The Difference Between Side Effects and Healing Reactions

One of the most common questions which new patients ask, is if the remedies will cause any side effects. Some already will have been pre-educated about healing reactions, and want to know what to expect in terms of what they could experience with the remedies.

It is a very good question, and an important one to clear up at the beginning of treatment. In the world of conventional medicine, it is a given that any prescribed drug will cause side effects — in fact, it is a very big problem in medicine, as long-term side effects eventually become a bigger health issue than the original disease itself. There are cases I’ve had where a patient is on a large list of drugs, where at least 80% of them are solely being used to try to reduce the side effects of the original drugs! This is a deadly form of a downward spiral into the abyss of pharmaceutical drugs.

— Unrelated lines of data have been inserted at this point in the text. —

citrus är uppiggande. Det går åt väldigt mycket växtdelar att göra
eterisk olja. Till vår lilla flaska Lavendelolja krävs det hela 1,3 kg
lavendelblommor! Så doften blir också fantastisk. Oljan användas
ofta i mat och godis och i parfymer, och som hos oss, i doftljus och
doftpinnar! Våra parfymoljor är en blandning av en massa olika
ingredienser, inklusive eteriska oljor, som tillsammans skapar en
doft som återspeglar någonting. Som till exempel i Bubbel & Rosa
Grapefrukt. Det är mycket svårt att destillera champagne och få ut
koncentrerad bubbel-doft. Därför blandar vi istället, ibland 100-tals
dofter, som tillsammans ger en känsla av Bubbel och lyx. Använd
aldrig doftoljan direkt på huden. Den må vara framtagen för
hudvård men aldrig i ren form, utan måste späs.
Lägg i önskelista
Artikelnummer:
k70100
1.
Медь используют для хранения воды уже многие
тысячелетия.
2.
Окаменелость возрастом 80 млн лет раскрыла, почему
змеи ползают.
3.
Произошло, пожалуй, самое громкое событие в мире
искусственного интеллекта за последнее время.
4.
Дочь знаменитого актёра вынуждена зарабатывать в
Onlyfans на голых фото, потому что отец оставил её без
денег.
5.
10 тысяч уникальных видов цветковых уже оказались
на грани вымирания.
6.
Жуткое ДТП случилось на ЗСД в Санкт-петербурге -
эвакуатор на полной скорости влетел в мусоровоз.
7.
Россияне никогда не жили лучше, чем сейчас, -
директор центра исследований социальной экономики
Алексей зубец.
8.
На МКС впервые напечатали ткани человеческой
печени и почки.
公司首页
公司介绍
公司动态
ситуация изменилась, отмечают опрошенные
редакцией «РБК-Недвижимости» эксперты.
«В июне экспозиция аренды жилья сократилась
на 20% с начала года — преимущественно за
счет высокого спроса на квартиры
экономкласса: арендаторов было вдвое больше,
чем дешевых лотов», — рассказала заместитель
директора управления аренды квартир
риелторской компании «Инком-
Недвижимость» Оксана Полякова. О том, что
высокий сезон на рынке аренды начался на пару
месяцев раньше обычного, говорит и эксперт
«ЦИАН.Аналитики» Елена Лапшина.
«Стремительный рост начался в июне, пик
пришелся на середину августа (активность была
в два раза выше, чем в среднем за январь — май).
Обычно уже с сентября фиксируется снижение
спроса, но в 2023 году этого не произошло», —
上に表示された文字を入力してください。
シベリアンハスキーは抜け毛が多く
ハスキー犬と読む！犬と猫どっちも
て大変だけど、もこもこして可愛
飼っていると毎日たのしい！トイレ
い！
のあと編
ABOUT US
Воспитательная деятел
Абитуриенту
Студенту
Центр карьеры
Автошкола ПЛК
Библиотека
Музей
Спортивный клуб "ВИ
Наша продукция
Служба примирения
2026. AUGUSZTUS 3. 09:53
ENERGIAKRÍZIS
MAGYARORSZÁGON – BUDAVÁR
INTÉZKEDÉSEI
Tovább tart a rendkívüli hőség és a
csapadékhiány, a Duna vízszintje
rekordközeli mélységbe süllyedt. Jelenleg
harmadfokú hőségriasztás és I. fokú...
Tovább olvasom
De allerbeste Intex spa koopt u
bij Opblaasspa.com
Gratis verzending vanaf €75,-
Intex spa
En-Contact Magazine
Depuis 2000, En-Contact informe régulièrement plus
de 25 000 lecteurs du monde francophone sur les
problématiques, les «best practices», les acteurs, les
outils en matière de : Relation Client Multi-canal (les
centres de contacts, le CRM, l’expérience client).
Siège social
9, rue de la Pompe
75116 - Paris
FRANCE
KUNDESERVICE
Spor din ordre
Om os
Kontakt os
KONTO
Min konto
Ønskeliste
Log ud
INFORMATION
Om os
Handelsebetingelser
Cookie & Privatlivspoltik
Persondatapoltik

The name “side effect” should actually be changed to something more honest, such as “disease effect”, as that is exactly what they are — the effects of a drug is actually to create a new, artificial disease in the body which does not cure the natural disease that the patient is suffering, but simply displaces it. The visible side effects are only the tip of the iceberg of the total disease effects which are being created. In the insane ‘logic’ of allopathic medicine, this is assumed to be the best that we can do in the face of disease, which is only to play a deadly “shell game”, shuffling different symptoms back and forth until it is difficult to say exactly which drug (artificial disease) killed the patient in the end. Even in more short-term use of drugs, there is always some damage to some organ or system in the body, which is important to be aware of, and to apply specific detox protocols to both during and after the fact.

A healing reaction, in contrast, which new patients initially equate to be the same as side effects, is actually a very positive and temporary process of the body and mind to discharge a disease, or at least push it from a more to a less important organ or system of the body. The temporary emotional discharges, such as irritability or sadness, or physical discharges on the skin, or through the other organs of elimination, are actually not caused by the remedy, but are being pushed out of the body by its own innate healing power, after the remedy has done its job of curing the disease.

In the case of taking a dry remedy, the patient will typically hit the peak of the healing reaction approximately 7 to 12 days afterwards; in fact, some learn to mark those days on their calendar, so that they are not surprised when the healing reaction surfaces. All true healing reactions are very positive in terms of gaining a greater overall state of health, and are always temporary. If a so-called ‘healing reaction’ lasts for an extended period of time, then it is usually something else which needs to be assessed to be cleared up with a different remedy.

Feel free to share some of your more interesting healing reaction stories in the comments below.

3 thoughts on “The Difference Between Side Effects and Healing Reactions

  1. Tess

    I have read the 7-10 day time frame for healing reactions before, but find it quite puzzling as I have never experienced them in this way. Generally I start to feel some kind of ‘reaction’ (change in mood, energy level, state of mind) the day of taking a remedy, which continues and tends to peak maybe 3/4 days post remedy and has mostly subsided within about a week (with lower potencies taking a shorter time than very high ones.) The remedies I am doing since 2 nearly years have been tonically prescribed, treating deep rooted chronic disease (I don’t know if this makes a difference.) I would appreciate your insight. . .

  2. jkorentayer Post author

    Hi Tess — I should have contextualized that figure some more — Think of the timing of the healing reaction as existing on a bell curve, and that everyone tends to have their own typical timing for their healing reactions, whether right in the middle of the bell curve, or earlier or later than the 7 – 10 day time frame.

    A number of factors govern this, including the patient’s constitution, as well as the depth of their diseases and armoring.

  3. Tess

    Ok thanks for clarifying. I guess being a phosphorous, which i understand to be one of the more ‘sensitive/reactive’ constitutions, might be part of why I am falling at the earlier end of the scale.